Court Opinion

ID: 1489128
Source: CourtListenerOpinion
Date Created: 2013-10-30 06:27:47.544644+00
Date Added: 2024-06-11T18:10:15.703927
License: Public Domain

403 Pa. 300 (1961)
Repyneck
v.
Tarantino (et al., Appellant).
Supreme Court of Pennsylvania.
Argued May 27, 1960.
March 28, 1961.
*301 Before JONES, C.J., BELL, MUSMANNO, JONES, COHEN, BOK and EAGEN, JJ.
David B. Skillman, for appellant.
Morris Mindlin, with him Mindlin and Sigmon, for appellee.
OPINION PER CURIAM, March 28, 1961:
Frank Repyneck (Repyneck), an employee of Posh Construction Company (company), filed a complaint in trespass in the Court of Common Pleas of Northampton County against, inter alia, John F. Posh (Posh), who is the president, a member of the board of directors, and general superintendent of the Company, alleging that he was injured when he came into contact with the platform of a crane operated by a fellow employee in such negligent manner that it had contacted an electric current from live high voltage wires passing overhead, and that Posh was negligent in hiring and/or failing to discharge the crane operator *302 whom he knew or should have known was habitually careless and incompetent, and in failing to require and enforce proper safety procedures by crane operators under his control and supervision.
Posh filed an answer containing new matter in which he alleged that the relationship between Repyneck and Posh was that of employee and employer and that the only liability of an employer to an employee for an injury sustained through an accident occurring in the course of his employment is that prescribed by The Pennsylvania Workmen's Compensation Act.[1] Attached to this answer as exhibits were a compensation agreement entered into between the plaintiff and Posh Construction Company and a final settlement receipt for the payment of compensation under The Pennsylvania Workmen's Compensation Act signed by Repyneck.

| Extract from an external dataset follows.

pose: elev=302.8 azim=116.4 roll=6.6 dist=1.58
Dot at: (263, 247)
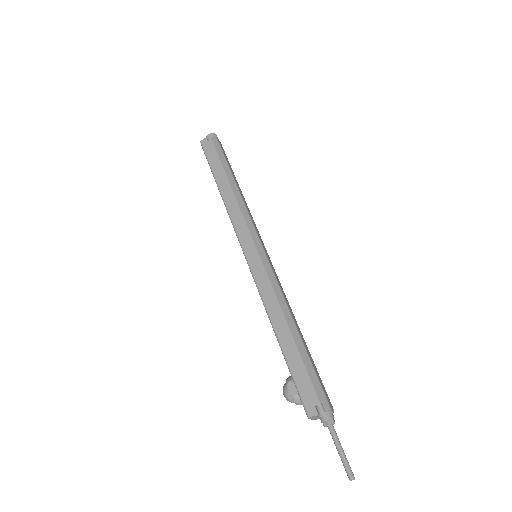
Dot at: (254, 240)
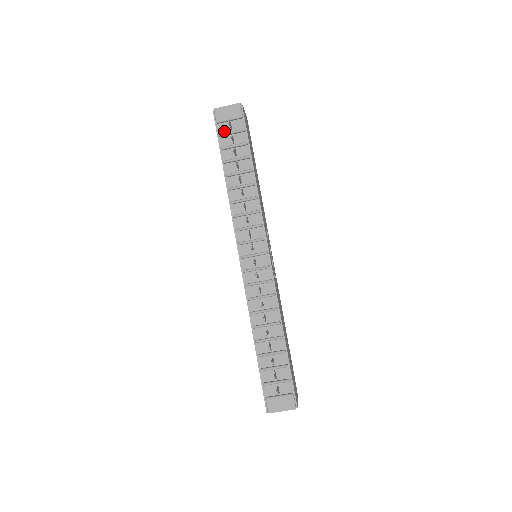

Fifteen days later Posh filed preliminary objections to the complaint alleging that plaintiff's injury occurred in the course of his employment by the Posh Construction Company; that Posh is charged with liability only because of his connections and associations with the Company; that the complaint fails to aver that Repyneck was not bound by the provisions of The Pennsylvania Workmen's Compensation Act at the time of the injury; and, therefore, that the court has no jurisdiction of the cause of action pleaded because exclusive jurisdiction thereof is in the Workmen's Compensation Board. The court below entered an order dismissing the preliminary objections, and Posh has appealed.

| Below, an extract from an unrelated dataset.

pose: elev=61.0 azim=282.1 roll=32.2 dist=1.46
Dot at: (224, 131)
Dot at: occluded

The appeal must be dismissed because it is from a nonappealable interlocutory order. Posh apparently believes that he has raised a question of jurisdiction and, therefore, that the order of the court below *303 disposing of it is appealable by virtue of Section 1 of the Act of March 25, 1925, P.L. 23, 12 PS § 672. This belief is ill founded: Welser v. Ealer, 317 Pa. 182, 176 A. 429. Repyneck's complaint states a common law cause of action in trespass for negligence. The Pennsylvania Workmen's Compensation Act does not deprive the courts of jurisdiction over common law causes of action; under Section 303 of the Act, as amended, 77 PS § 481, however, the parties to an employment agreement may voluntarily contract away certain of their rights to sue in tort: Liberato v. Royer & Herr, 81 Pa. Super. 403, 407-408 (1923), aff'd, 281 Pa. 227, 126 A. 257 (1924).
Posh's defense as set forth in his preliminary objections rests upon the assumption that Section 303, properly construed, means that an employee, by accepting the provisions of Art. III of the Act, surrenders his right to sue an executive officer of his corporate employer for damages resulting from injuries incurred in the course of his employment proximately caused by the officer's negligent performance of an executive function. This defense is akin to the affirmative defense that Posh is the beneficiary of a release or covenant not to sue given by Repyneck for good consideration. We expressly refrain from determining whether or not this defense is meritorious; all that we now decide is that it is not jurisdictional.
Appeal dismissed.
NOTES
[1]  Act of June 2, 1915, P.L. 736, as amended, 77 PS § 1 et seq.